-- HOW TO COMPLETE THIS TASK --
Print the listing below verbatim, passing over each picture.

-- SUPPLIED DATA --
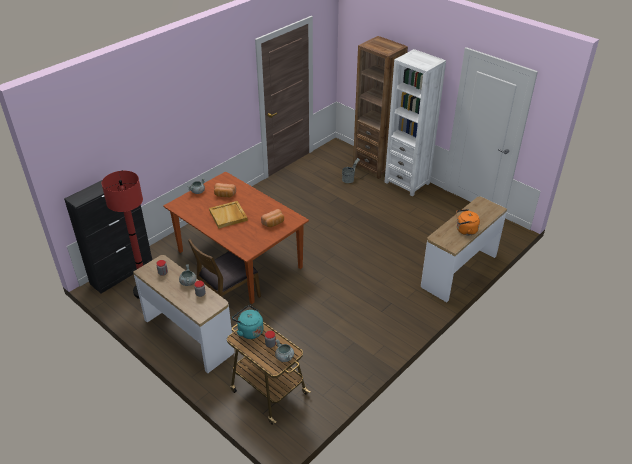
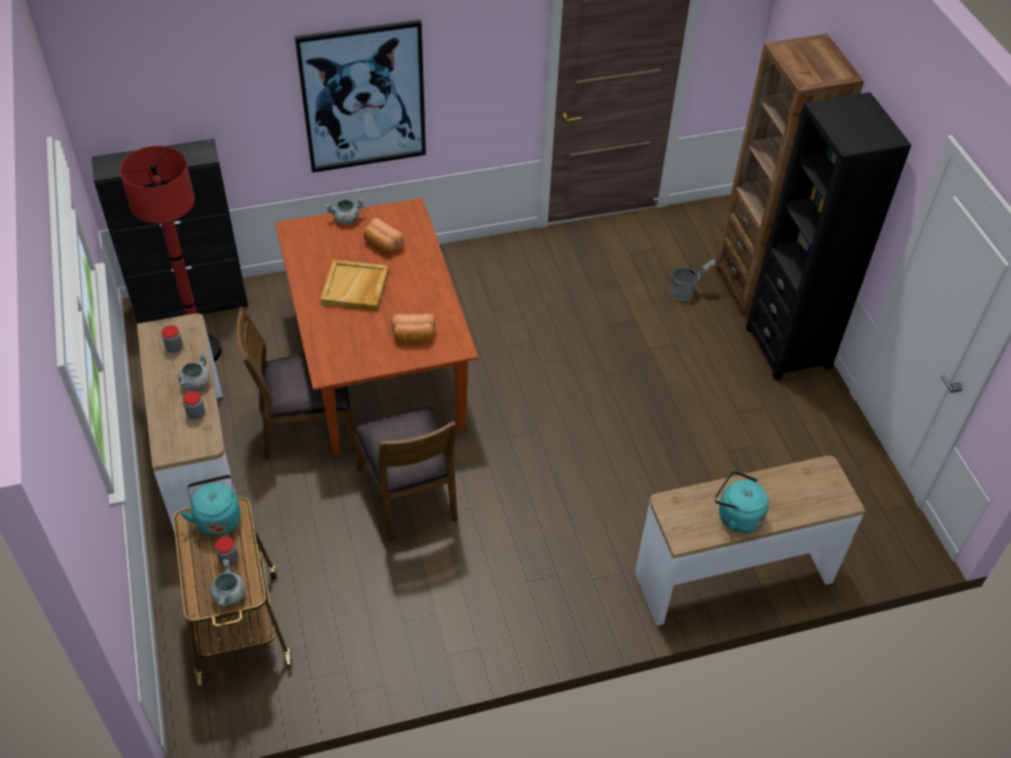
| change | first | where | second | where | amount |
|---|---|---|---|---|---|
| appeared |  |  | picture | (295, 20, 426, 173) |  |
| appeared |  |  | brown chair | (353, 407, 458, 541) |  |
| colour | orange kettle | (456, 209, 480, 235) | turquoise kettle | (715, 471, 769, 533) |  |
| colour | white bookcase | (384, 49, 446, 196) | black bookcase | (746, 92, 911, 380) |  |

-- RESPONSE --
| change | first | where | second | where | amount |
|---|---|---|---|---|---|
| appeared |  |  | picture | (295, 20, 426, 173) |  |
| appeared |  |  | brown chair | (353, 407, 458, 541) |  |
| colour | orange kettle | (456, 209, 480, 235) | turquoise kettle | (715, 471, 769, 533) |  |
| colour | white bookcase | (384, 49, 446, 196) | black bookcase | (746, 92, 911, 380) |  |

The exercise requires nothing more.